• [SET OF TASKS]:
**A)** Write out the stretch of the passage on the IBM–Fujitsu dispute from "Two of the arbitrators" through "ordinary business relationship.".
**B)** According to the passage on the IBM–Fujitsu dispute, how long was the transition period in the parties' private mechanism for protecting and transferring intellectual property?
**C)** Carry the passage on the IBM–Fujitsu dispute forward from its last sentence.

• [GIVEN PASSAGE]:
——

In 1982, IBM and Fujitsu – the world’s biggest computer giants at the time – descended into a massive legal battle after IBM alleged that Fujitsu’s software consisted of information that was copied from IBM’s programming codes. After negotiations failed, the parties resorted to arbitration. The tribunal was required, among other things, to determine the similarity between programs containing hundreds of thousands, and even millions, of lines of code. The dispute promised to drag on for years and cost both parties a tremendous amount of time and money. In an interesting turn of events, however, the parties decided to use a novel method to settle their dispute.
Two of the arbitrators acted as mediators to identify the parties’ key points of discord and encourage solutions. Mediation led to the conclusion of a comprehensive framework. Among other things, the parties agreed that they would enter into a license. Because they could not agree on the price and other disputed terms, these issues were determined by way of arbitration. Lastly, the parties agreed to a private mechanism for protection and transfer of intellectual property with a 10-year transition period. The parties finally buried the hatchet in 1997 and formally announced their return to an ordinary business relationship.
One would think that the IBM-Fujitsu method would inspire the legal fraternity to further explore and exploit the synergy between arbitration and mediation. However, despite the various interests shared by arbitration and mediation – such as privacy, confidentiality, efficiency, procedural fairness and party autonomy – lawyers and scholars continue to focus more on their differences rather than the shared values.

——

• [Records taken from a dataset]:
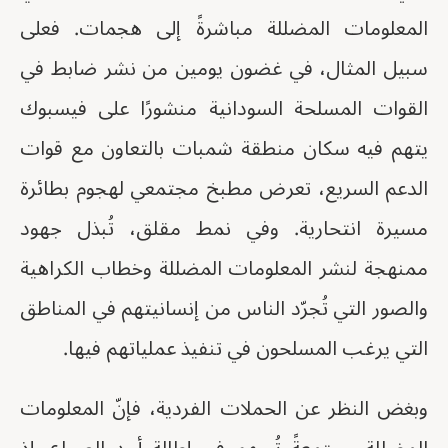
المعلومات المضللة مباشرةً إلى هجمات. فعلى
سبيل المثال، في غضون يومين من نشر ضابط في
القوات المسلحة السودانية منشورًا على فيسبوك
يتهم فيه سكان منطقة شمبات بالتعاون مع قوات
الدعم السريع، تعرض مطبخ مجتمعي لهجوم بطائرة
مسيرة انتحارية. وفي نمط مقلق، تُبذل جهود
ممنهجة لنشر المعلومات المضللة وخطاب الكراهية
والصور التي تُجرّد الناس من إنسانيتهم في المناطق
التي يرغب المسلحون في تنفيذ عملياتهم فيها.
وبغض النظر عن الحملات الفردية، فإنّ المعلومات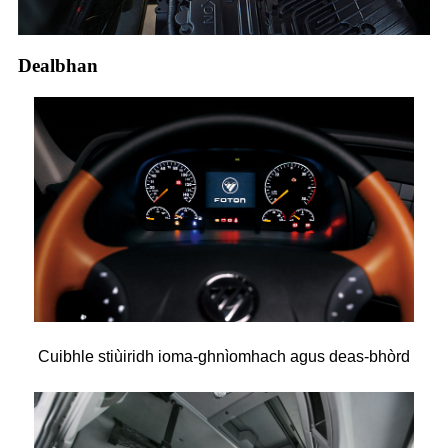
Dealbhan
Cuibhle stiùiridh ioma-ghnìomhach agus deas-bhòrd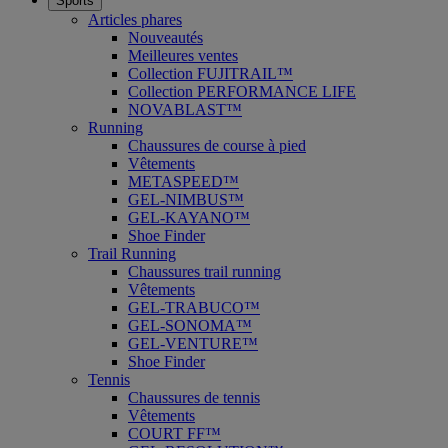
Sports
Articles phares
Nouveautés
Meilleures ventes
Collection FUJITRAIL™
Collection PERFORMANCE LIFE
NOVABLAST™
Running
Chaussures de course à pied
Vêtements
METASPEED™
GEL-NIMBUS™
GEL-KAYANO™
Shoe Finder
Trail Running
Chaussures trail running
Vêtements
GEL-TRABUCO™
GEL-SONOMA™
GEL-VENTURE™
Shoe Finder
Tennis
Chaussures de tennis
Vêtements
COURT FF™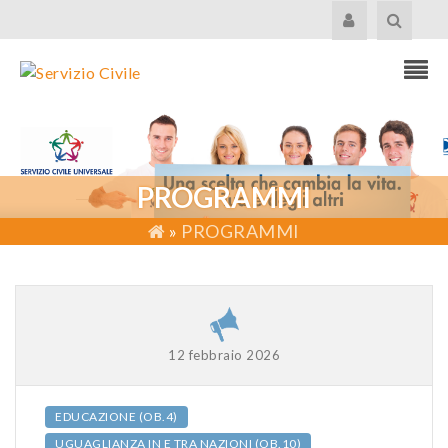
PROGRAMMI
»
PROGRAMMI
12 febbraio 2026
EDUCAZIONE (OB.4)
UGUAGLIANZA IN E TRA NAZIONI (OB.10)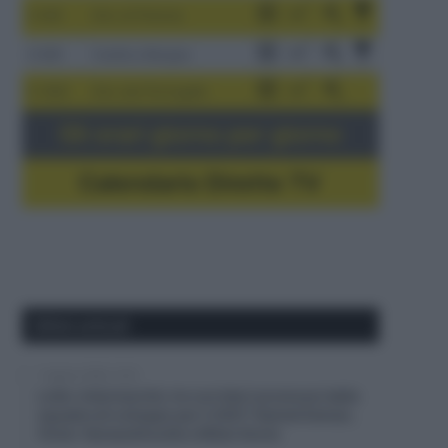
3-9/8
Giro di Polonia
4-8/8
Vuelta a Burgos
5-16/8
Giro del Portogallo
Gli orari giorno per giorno
Calendario Dirette TV
Ultimi articoli
7 Agosto 2026, 13:31
Lotto-Intermarché, tre corridori promossi dalla
squadra di sviluppo per il 2027: Kamiel Eeman,
Victor Vaneeckhoutte e Milan Donie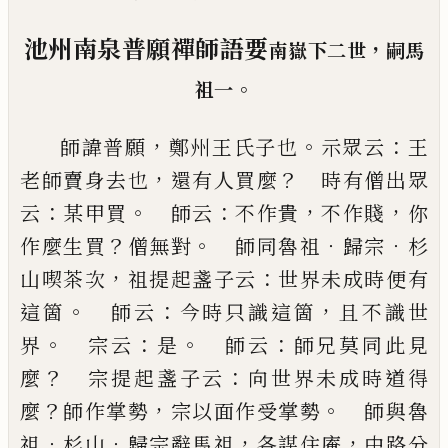
池州南泉普願禪師語要
，
南嶽下二世
嗣馬
。
祖一
，
。
：
師諱普願
鄭州王氏子也
示眾云
王
，
？
老師賣身去也
還有人買麼
時有僧出眾
：
。
：
，
，
云
某甲買
師云
不作貴
不
作賤
你
？
。
．
．
作麼生買
僧無對
師同魯祖
歸宗
杉
，
：
山喫茶
次
祖提起盞子云
世界未成時便有
。
：
，
這箇
師云
今時
只識這箇
且不識世
。
：
。
：
界
宗云
是
師云
師兄莫同此見
？
：
麼
宗提起盞子云
向世界未成時道得
？
，
。
麼
師作掌勢
宗以面作受掌勢
師與魯
．
．
，
，
祖
杉山
歸宗辭馬祖
各謀
住庵
中路分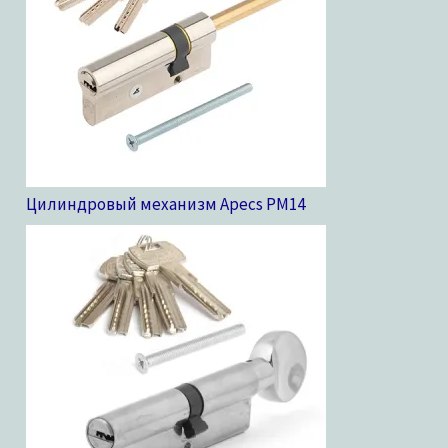
Цилиндровый механизм Apecs PM
14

——

• [REPLIES]:
**A)**
Two of the arbitrators acted as mediators to identify the parties’ key points of discord and encourage solutions. Mediation led to the conclusion of a comprehensive framework. Among other things, the parties agreed that they would enter into a license. Because they could not agree on the price and other disputed terms, these issues were determined by way of arbitration. Lastly, the parties agreed to a private mechanism for protection and transfer of intellectual property with a 10-year transition period. The parties finally buried the hatchet in 1997 and formally announced their return to an ordinary business relationship.

**B)** 10 years

**C)**
Much of the disagreement crops up while determining the propriety of a neutral performing a ‘hybrid’ role. A mediator himself, John Sturrock argues that mediators should not get involved in hybrids where she would be donning the adjudicative hat, ‘even if parties request it and the rules allow it’. He believes that arbitration and mediation are so fundamentally different, that an ‘in-mixing’ puts both processes at risk. Explaining that ‘evaluative’ mediation is in fact an oxymoron, Sturrock states that any views expressed by a mediator can only be provisional and provocative. While he seems otherwise open to a combined use of arbitration and mediation, he cautions against the use of any process where one individual is expected to play both roles and to inter-mingle the radically different approaches.
It is true that arbitration and mediation are inherently different in their nature and procedure. Yet they share a common goal. Separating these processes into watertight compartments would yield unproductive results. According to Campbell Bridge, the perception that arbitration and mediation are competitors in the legal landscape demonstrates a misunderstanding of the nature and effectiveness of mediation.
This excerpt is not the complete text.